Além do que vem muito do tipo de animal que eu sou: um empreendedor de transformação, não sou de pura construção. Se eu quero investir em copos, não acordo um dia e penso “vou abrir uma empresa de copos”. Vou analisar quem fabrica copos, quem vende mais e investir para transformar uma dessas empresas na melhor vendedora de copos. Envolve construção e reconstrução, também, mas dentro de uma coisa que existe. E aquele organismo que existe só está lá pois ele já é uma coleção de sucessos. Ainda que muito tenha dado errado, a Abril não completou 68 anos sem ter muito sucesso. E há uma medida de insucessos de contexto do Brasil que levou à crise, mas não invalida o restante de sua história.

Esse é o meu método. Uma companhia é um complexo de contratos com todos seus stakeholders: funcionários, fornecedores, clientes, credores… Uma crise esfacela boa parte desses contratos e é a oportunidade de reconstruí-los. Na gestão normal, tem uma série de coisas de governança que impede grandes transformações… Mas na crise, é um momento de emergência e suscita paixão, e quem é apaixonado cria. Nesse caso, você não reconstrói sozinho, mas em cima de um exército devotado.

Em sua trajetória, o Grupo Abril tentou diversificar suas receitas numa série de áreas, desde mídia exterior até market place, muitas vendeu, outras encerrou, algumas continuam… No entanto, sua defesa parece se concentrar muito na produção de conteúdo.

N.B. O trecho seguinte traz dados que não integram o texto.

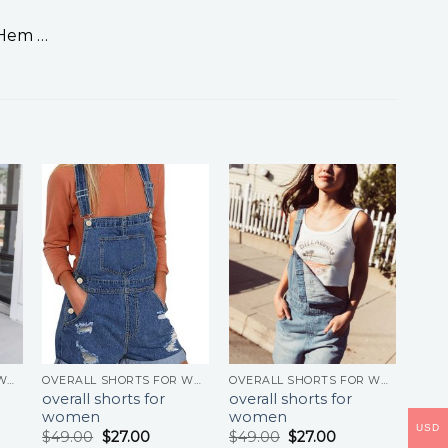
 Hem …
OVERALL SHORTS FOR WOMEN
OVERALL SHORTS FOR WOMEN
OVERALL SHORTS FOR WOMEN
overall shorts for
overall shorts for
women
women
USD
$
49.00
$
27.00
$
49.00
$
27.00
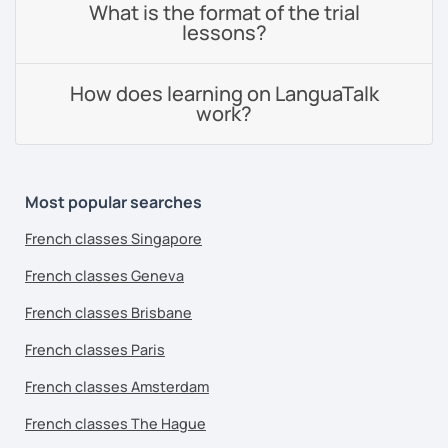
What is the format of the trial
lessons?
How does learning on LanguaTalk
work?
Most popular searches
French classes Singapore
French classes Geneva
French classes Brisbane
French classes Paris
French classes Amsterdam
French classes The Hague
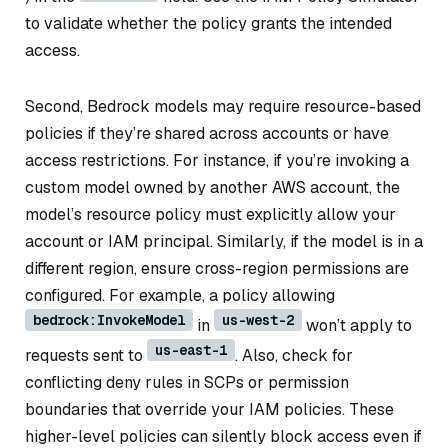
to validate whether the policy grants the intended
access.
Second, Bedrock models may require resource-based
policies if they’re shared across accounts or have
access restrictions. For instance, if you’re invoking a
custom model owned by another AWS account, the
model’s resource policy must explicitly allow your
account or IAM principal. Similarly, if the model is in a
different region, ensure cross-region permissions are
configured. For example, a policy allowing
bedrock:InvokeModel
us-west-2
in
won’t apply to
us-east-1
requests sent to
. Also, check for
conflicting deny rules in SCPs or permission
boundaries that override your IAM policies. These
higher-level policies can silently block access even if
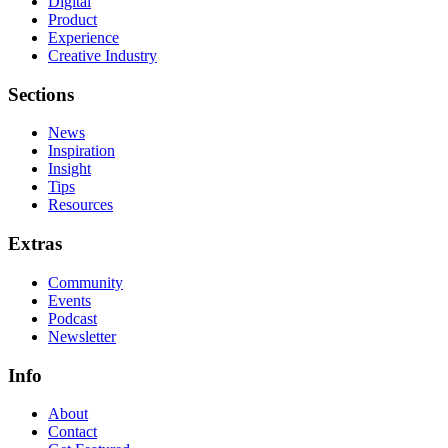
Digital
Product
Experience
Creative Industry
Sections
News
Inspiration
Insight
Tips
Resources
Extras
Community
Events
Podcast
Newsletter
Info
About
Contact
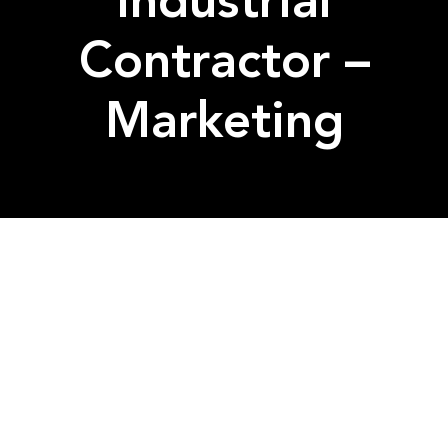
Industrial
Contractor –
Marketing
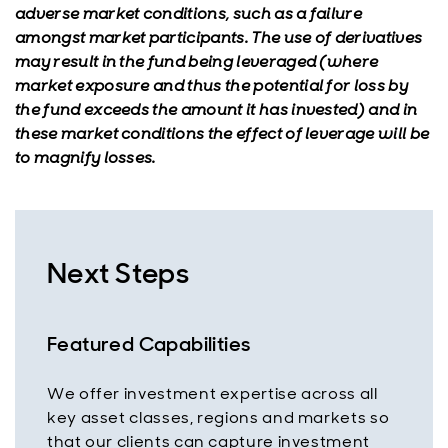
adverse market conditions, such as a failure
amongst market participants. The use of derivatives
may result in the fund being leveraged (where
market exposure and thus the potential for loss by
the fund exceeds the amount it has invested) and in
these market conditions the effect of leverage will be
to magnify losses.
Next Steps
Featured Capabilities
We offer investment expertise across all
key asset classes, regions and markets so
that our clients can capture investment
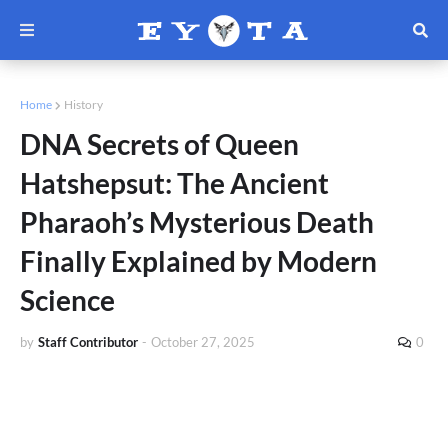
Home
History
DNA Secrets of Queen
Hatshepsut: The Ancient
Pharaoh’s Mysterious Death
Finally Explained by Modern
Science
by
Staff Contributor
-
October 27, 2025
0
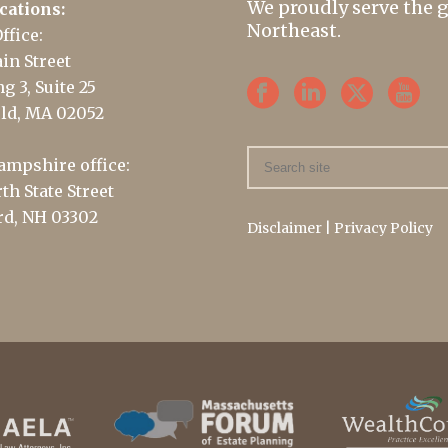
We proudly serve the 
cations:
Northeast.
ffice:
in Street
g 3, Suite 25
ld, MA 02052
mpshire office:
th State Street
d, NH 03302
Disclaimer
|
Privacy Policy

Esse é o foco de transformação, então? Muito mais que as outras áreas?
Sem dúvida, é o foco. Mas também temos muito apreço pela qualidade logística e a promoção de eventos, onde a Abril tem um excelente histórico, a Casa Cor é o melhor exemplo, e está muito bem posicionada com esse e os outros produtos. Em logística, tem uma parte que cresce muito, direcionada a encomendas, embora a logística de títulos editoriais também sofra um pouco. Mas evidente que conteúdo e jornalismo seguirão como carro-chefe.

A proibição de aporte estrangeiro maior que 30% em empresas jornalísticas no Brasil é um grande impeditivo para a melhoria das empresas do setor? A própria Abril já tentou capitalizar vendendo a fração que a lei permite ao grupo Naspers, no passado, e mesmo assim chegamos até aqui. Como vê esse cenário?
Acho que toda limitação à aplicação de capitais produtivos sempre custa muito alto e tem de ser justificada por um bem maior e claro. Considero, pessoalmente, os 30% uma limitação excessiva. Mas compreendo que existam níveis de controle de capital internacional. Diminuir a restrição facilitaria a vida das instituições de imprensa no Brasil que precisam encarar um mundo em aceleração, num contexto brasileiro em que a inovação é prejudicada, em que falta base tecnológica, num País em que dinheiro custa caro. Mas muito desse quadro não é um desafio só brasileiro, mas internacional e comportamental. A restrição é um problema, embora eu entenda sua raiz. Não quero entrar na questão constitucional, tem de ser respeitada. Além do que mudaria pouco se fosse 30% ou 49%. A questão do controle da mídia, sim, é um debate que tem de ser feito no âmbito constituinte. Seria boa uma flexibilização maior, sem crise para a constituição e a soberania do País. Mas tudo ao seu tempo, o mercado de companhias aéreas passou por isso. E não é o único elemento que pressiona as instituições de imprensa no Brasil. É sobretudo um problema sobre a forma de operação e formato, encontrar novas modalidades de comunicação com o anunciante e o consumidor.

Sobre a decisão da 61ª Vara do Trabalho de SP para que a empresa reintegre todos os funcionários demitidos de 2017 ainda em janeiro: vocês vão recorrer? Como pretende solucionar a dívida trabalhista?
A companhia está recorrendo da decisão, e acreditamos que vamos seguir com a proposta do plano. A solução de pagamento é razoável. Limitando a R$ 238 mil, atende a mais de 90% do quadro e acelera o pagamento a quem mais precisa. Claro, todos precisam e têm direito aos seus salários, mas é uma situação excepcional. Quem está acima dos R$ 238 mil, será negociado com os mesmos descontos em conversa com os credores, e abaixo de R$ 120 mil, recebe mais rápido, numa camada intermediária em prazo. Todo mundo tem suas necessidades, mas acreditamos que é um forma justa de tentar equacionar o problema de todos.